▼

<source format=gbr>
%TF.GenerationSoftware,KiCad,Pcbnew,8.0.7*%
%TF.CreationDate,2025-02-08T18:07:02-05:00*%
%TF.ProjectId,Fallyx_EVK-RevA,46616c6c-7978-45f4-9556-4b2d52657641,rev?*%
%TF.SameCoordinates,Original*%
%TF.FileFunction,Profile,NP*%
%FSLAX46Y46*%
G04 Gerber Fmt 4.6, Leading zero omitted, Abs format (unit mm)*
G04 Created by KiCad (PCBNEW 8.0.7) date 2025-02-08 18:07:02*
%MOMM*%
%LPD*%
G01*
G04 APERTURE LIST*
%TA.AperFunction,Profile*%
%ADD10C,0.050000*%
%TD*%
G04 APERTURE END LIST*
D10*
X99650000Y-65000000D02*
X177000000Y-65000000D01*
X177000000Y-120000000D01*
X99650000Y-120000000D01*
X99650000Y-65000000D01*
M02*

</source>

▲
▼

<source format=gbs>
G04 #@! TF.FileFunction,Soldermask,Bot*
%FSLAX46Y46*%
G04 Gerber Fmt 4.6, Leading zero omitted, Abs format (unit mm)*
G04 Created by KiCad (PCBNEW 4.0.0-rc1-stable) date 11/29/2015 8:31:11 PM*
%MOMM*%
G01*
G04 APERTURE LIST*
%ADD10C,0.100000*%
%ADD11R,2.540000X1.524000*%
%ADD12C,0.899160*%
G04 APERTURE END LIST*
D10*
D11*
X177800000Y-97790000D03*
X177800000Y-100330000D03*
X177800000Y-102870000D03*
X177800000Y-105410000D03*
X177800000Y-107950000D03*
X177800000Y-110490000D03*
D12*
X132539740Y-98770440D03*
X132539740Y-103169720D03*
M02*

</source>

▲

Written task = Check each line of the entries for the string "APERTURE". Copy the lines that have it.

Response to this task =
G04 APERTURE LIST*
G04 APERTURE END LIST*
G04 APERTURE LIST*
G04 APERTURE END LIST*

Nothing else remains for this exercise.